# Task to complete:
Return every line of the records that includes the string "linecap".

# Exercise input:
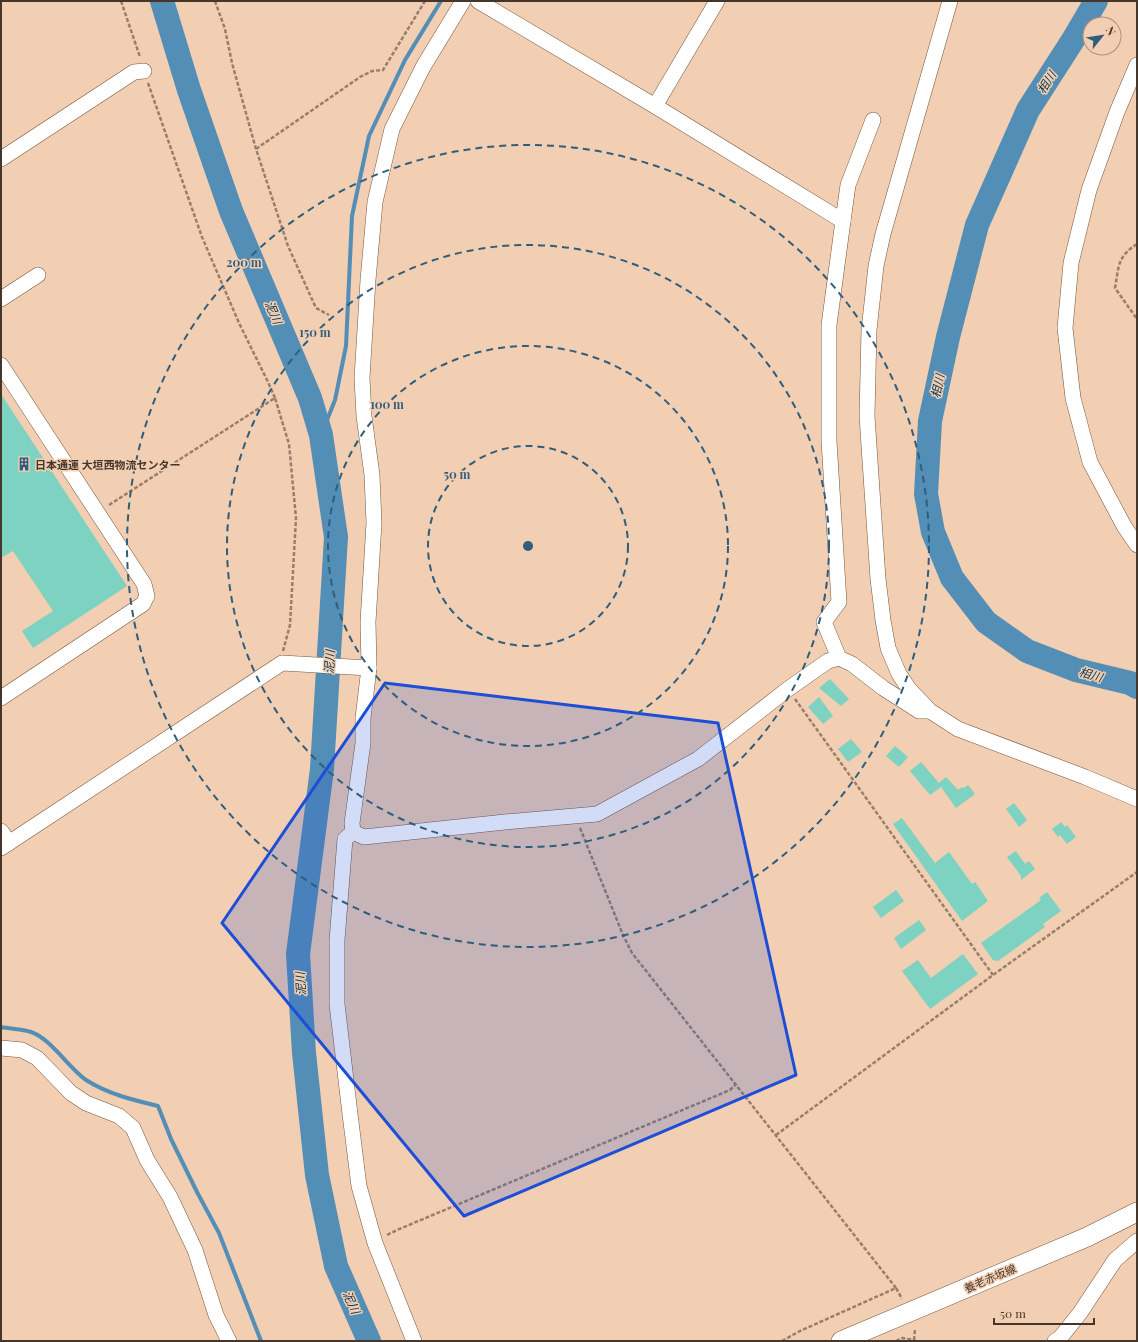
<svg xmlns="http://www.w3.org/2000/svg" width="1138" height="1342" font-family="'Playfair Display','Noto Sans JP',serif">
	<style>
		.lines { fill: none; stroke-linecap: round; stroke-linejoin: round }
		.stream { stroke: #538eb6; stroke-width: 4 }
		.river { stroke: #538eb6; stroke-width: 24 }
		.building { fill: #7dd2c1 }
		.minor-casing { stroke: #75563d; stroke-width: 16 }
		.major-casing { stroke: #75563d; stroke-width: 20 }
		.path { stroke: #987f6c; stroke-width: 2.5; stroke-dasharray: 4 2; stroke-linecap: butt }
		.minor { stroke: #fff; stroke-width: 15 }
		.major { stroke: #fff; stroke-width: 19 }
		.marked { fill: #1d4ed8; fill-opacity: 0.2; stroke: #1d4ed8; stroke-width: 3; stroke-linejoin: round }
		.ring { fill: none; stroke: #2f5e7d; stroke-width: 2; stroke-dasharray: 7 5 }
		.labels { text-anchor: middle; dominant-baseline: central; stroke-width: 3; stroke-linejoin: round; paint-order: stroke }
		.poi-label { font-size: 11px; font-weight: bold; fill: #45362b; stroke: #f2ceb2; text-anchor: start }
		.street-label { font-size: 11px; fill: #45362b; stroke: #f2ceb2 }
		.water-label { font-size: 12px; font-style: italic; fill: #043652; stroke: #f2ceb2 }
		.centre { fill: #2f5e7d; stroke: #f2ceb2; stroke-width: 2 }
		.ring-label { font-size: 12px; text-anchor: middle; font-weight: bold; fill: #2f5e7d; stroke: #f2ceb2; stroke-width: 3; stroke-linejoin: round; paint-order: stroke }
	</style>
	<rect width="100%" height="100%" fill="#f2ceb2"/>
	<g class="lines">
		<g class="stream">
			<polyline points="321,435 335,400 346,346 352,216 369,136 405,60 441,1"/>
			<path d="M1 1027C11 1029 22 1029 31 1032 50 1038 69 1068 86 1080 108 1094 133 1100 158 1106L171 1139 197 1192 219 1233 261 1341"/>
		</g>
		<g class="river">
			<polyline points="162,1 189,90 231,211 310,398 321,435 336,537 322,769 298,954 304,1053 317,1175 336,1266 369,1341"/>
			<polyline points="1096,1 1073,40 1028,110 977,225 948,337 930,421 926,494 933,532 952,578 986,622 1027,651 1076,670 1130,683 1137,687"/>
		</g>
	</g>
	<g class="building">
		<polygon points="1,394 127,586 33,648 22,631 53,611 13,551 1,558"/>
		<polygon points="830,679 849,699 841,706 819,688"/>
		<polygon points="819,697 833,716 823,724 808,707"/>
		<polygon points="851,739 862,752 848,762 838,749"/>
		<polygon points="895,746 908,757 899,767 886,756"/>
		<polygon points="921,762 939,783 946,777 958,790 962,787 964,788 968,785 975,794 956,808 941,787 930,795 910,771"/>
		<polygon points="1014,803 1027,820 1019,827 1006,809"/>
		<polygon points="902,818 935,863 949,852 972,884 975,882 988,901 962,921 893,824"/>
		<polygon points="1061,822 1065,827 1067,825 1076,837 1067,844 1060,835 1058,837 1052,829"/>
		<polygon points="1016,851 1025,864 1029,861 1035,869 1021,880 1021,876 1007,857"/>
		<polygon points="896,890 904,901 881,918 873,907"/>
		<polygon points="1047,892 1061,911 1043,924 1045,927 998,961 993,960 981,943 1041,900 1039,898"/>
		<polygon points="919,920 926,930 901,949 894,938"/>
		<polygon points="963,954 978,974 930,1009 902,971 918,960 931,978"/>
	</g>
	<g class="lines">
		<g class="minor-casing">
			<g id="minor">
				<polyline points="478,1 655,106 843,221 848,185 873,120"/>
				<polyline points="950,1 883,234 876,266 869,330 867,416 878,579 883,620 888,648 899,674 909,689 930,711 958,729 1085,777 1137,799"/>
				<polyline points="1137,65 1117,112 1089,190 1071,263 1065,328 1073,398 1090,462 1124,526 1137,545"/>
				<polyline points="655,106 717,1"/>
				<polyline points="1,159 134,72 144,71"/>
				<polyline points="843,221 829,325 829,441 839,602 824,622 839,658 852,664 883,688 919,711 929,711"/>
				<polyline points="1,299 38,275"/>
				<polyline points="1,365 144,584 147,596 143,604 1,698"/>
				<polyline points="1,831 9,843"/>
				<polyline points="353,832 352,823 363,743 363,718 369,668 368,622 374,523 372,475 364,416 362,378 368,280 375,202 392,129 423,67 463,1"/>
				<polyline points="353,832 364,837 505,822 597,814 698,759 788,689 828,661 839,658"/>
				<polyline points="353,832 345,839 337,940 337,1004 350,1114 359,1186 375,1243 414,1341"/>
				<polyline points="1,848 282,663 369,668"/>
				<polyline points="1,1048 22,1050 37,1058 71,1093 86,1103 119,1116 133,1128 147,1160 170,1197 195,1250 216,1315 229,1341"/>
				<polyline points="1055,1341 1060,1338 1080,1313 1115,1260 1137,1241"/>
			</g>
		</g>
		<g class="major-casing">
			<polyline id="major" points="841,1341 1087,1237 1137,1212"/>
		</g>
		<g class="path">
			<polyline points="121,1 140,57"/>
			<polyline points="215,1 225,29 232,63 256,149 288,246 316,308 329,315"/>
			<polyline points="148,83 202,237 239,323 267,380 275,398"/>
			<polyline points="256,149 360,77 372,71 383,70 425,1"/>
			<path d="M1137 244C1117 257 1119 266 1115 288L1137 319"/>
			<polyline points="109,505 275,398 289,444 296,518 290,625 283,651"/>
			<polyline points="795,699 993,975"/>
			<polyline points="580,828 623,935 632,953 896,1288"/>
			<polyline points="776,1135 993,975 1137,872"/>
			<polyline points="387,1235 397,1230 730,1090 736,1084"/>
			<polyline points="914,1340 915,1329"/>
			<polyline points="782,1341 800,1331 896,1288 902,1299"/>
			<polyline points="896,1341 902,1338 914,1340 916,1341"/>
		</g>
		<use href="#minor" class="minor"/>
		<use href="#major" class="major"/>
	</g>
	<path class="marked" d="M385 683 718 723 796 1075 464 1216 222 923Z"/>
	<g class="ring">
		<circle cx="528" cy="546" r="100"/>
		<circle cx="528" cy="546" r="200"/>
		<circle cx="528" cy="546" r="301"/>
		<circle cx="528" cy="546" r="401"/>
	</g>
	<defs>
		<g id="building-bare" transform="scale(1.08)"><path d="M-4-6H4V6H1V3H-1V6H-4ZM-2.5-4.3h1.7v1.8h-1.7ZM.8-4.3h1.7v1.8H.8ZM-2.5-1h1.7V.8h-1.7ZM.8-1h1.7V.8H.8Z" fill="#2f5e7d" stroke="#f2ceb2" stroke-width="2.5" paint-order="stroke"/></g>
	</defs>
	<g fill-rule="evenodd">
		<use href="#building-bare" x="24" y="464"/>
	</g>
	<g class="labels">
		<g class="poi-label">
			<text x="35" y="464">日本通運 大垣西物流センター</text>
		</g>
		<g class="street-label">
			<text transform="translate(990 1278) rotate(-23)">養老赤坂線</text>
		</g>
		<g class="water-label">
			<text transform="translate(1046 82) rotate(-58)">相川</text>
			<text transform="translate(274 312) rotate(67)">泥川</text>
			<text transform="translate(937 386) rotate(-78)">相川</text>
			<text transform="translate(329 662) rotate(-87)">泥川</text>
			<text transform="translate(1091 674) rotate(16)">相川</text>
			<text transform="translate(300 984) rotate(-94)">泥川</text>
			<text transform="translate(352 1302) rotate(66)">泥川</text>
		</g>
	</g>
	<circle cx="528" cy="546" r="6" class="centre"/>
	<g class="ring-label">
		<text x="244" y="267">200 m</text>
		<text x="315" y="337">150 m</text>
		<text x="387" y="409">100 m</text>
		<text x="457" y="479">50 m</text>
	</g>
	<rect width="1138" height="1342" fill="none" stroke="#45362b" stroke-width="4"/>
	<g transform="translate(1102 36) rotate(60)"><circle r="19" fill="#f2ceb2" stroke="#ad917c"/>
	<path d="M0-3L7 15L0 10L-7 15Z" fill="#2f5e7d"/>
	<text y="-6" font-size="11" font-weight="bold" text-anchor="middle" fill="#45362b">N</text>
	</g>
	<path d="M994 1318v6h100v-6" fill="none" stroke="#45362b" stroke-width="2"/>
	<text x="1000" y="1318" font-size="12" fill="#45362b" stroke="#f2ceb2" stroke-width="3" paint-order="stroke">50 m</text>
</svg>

# Solution for this exercise:
		.lines { fill: none; stroke-linecap: round; stroke-linejoin: round }
		.path { stroke: #987f6c; stroke-width: 2.5; stroke-dasharray: 4 2; stroke-linecap: butt }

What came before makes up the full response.